Protocols and Concepts
SCUSF 1201 Cotinine Feedback as an Intervention to Change Parental/Caregiver Smoking Behavior Around Children With Cancer
The primary objective of this study is to determine if providing urine cotinine feedback to caregivers in conjunction with standard education will be more effective than education alone in reducing patient SHS exposure.
The secondary objectives of this study are:
- To determine whether urine cotinine feedback in conjunction with education provided to the caregiver is more effective in changing parental smoking behavior compared to education alone.
- As an exploratory measure we will collect history and physical exam data to follow patient's clinical complications during the study to determine if patients with a decrease in SHS exposure also have a decrease in clinical complications.

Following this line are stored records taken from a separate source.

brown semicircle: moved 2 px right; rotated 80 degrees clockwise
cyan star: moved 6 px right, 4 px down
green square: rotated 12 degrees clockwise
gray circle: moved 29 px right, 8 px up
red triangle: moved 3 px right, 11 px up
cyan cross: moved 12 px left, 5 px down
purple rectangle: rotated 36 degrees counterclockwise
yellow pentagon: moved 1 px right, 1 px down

- Patients must be between 2 and 12 years of age at the time of study entry
- Currently undergoing treatment for cancer at the time of enrollment, at least 28 days post diagnosis and up to 16 weeks after a diagnosis.

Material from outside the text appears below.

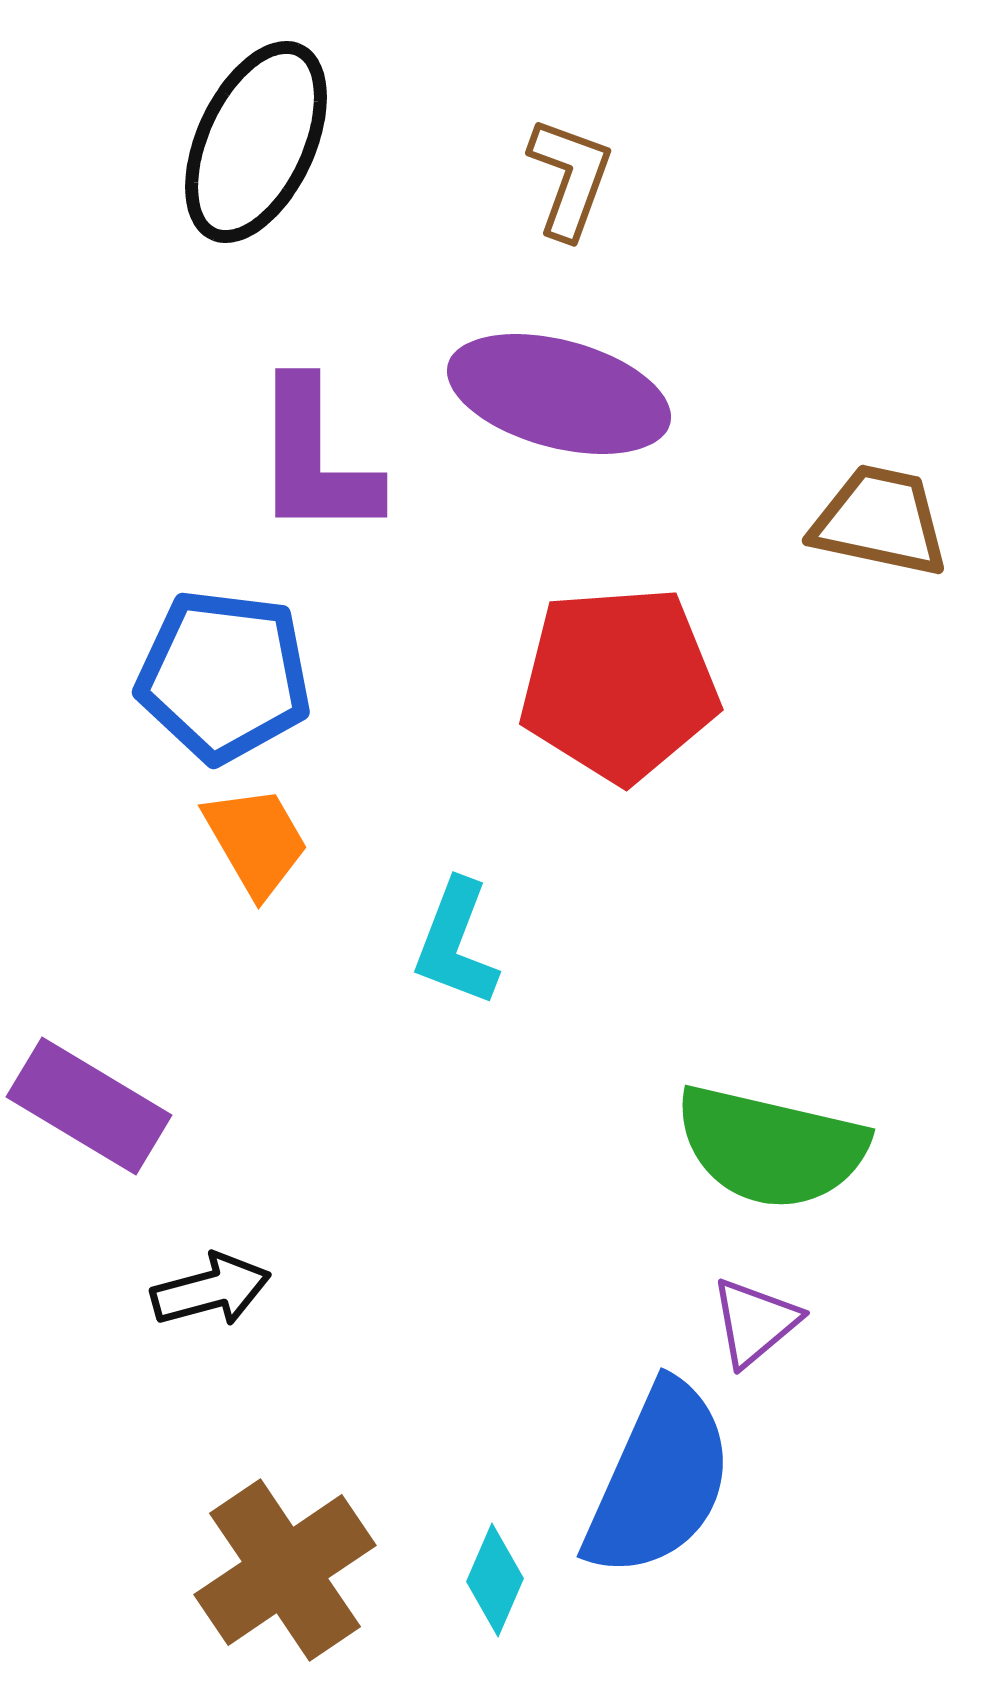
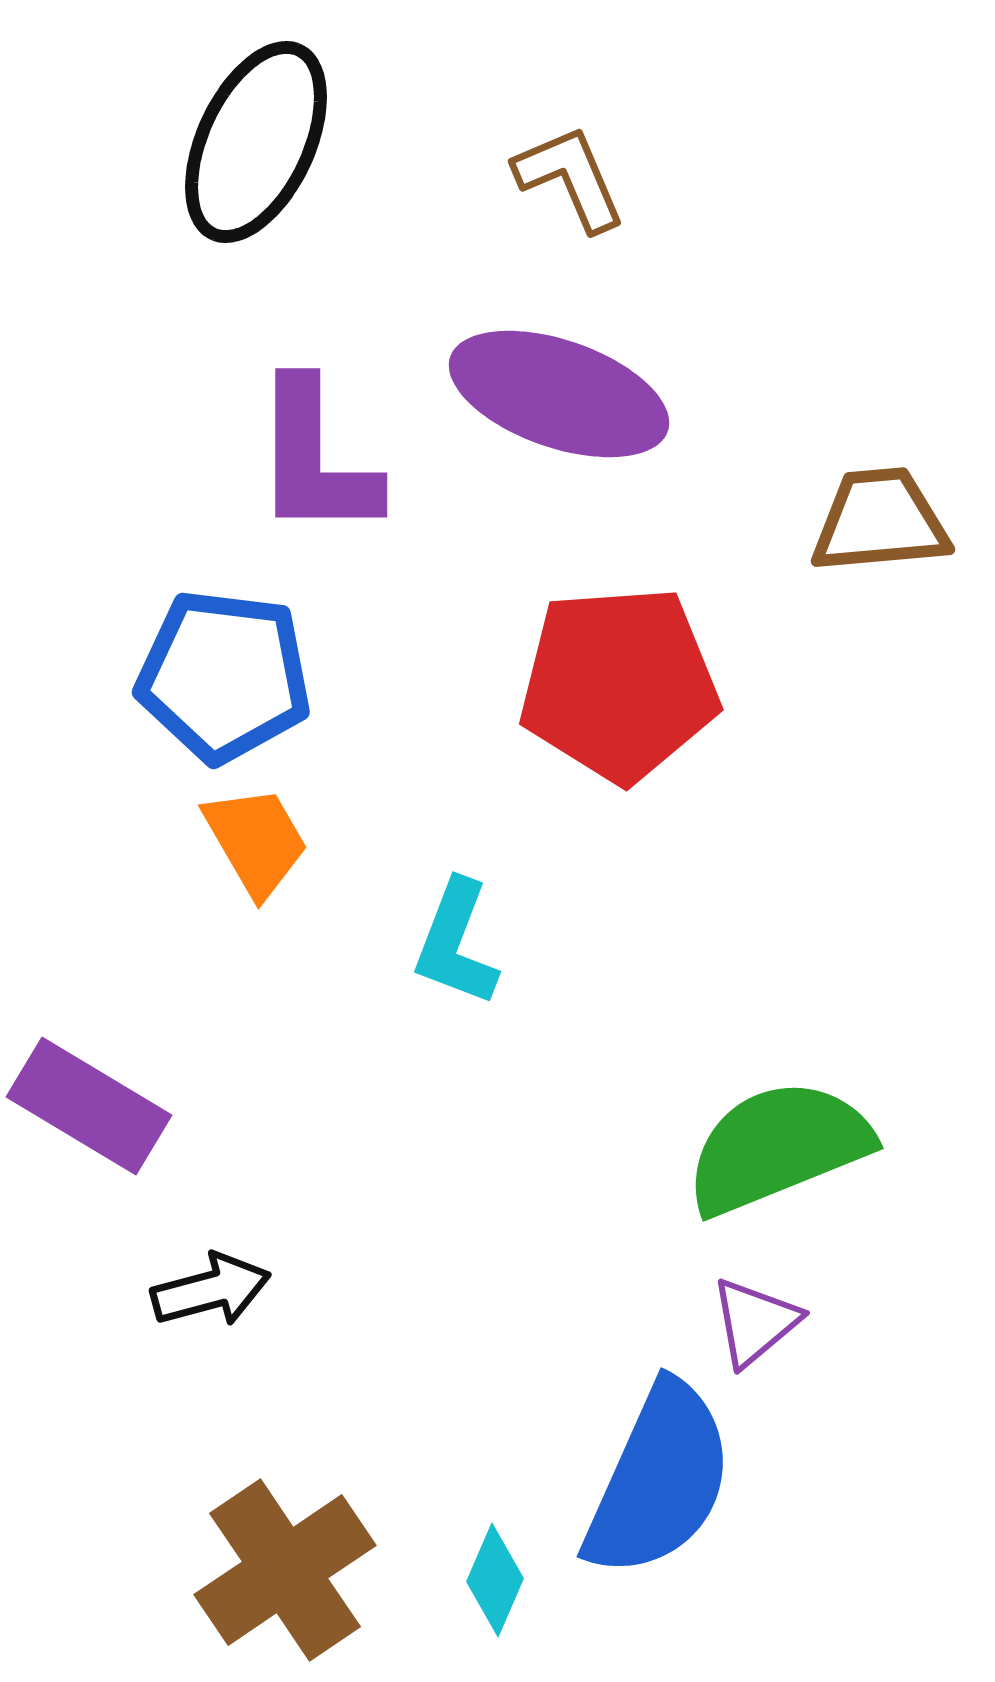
brown L-shape: rotated 43 degrees counterclockwise
purple ellipse: rotated 4 degrees clockwise
brown trapezoid: rotated 17 degrees counterclockwise
green semicircle: moved 7 px right; rotated 145 degrees clockwise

- The child must reside 5 days a week with a household smoker (defined as a person who smokes greater than 10 cigarettes daily).
- Child must be potty trained.
- Parent/Legal Guardian must be at least 18 years of age.
- Parent/Legal Guardian who accompanies the child to the first visit must accompany the child to all other visits. This person does not need to be the household smoker, but must be willing to educate the smoker on results at the visit and take the education handout home to them.
- Parent/Legal Guardian must have a working phone to complete the week 5 follow-up phone call.
- Planned hospitalization within 3 days of any scheduled study visit (due to the urine cotinine measurement representing the previous 48-72 hours of tobacco exposure.
- Inability to perform the cotinine test.
Please note, this information may change if the protocol is amended. Please refer to the current protocol for the most accurate information such as a complete list of the eligibility requirements.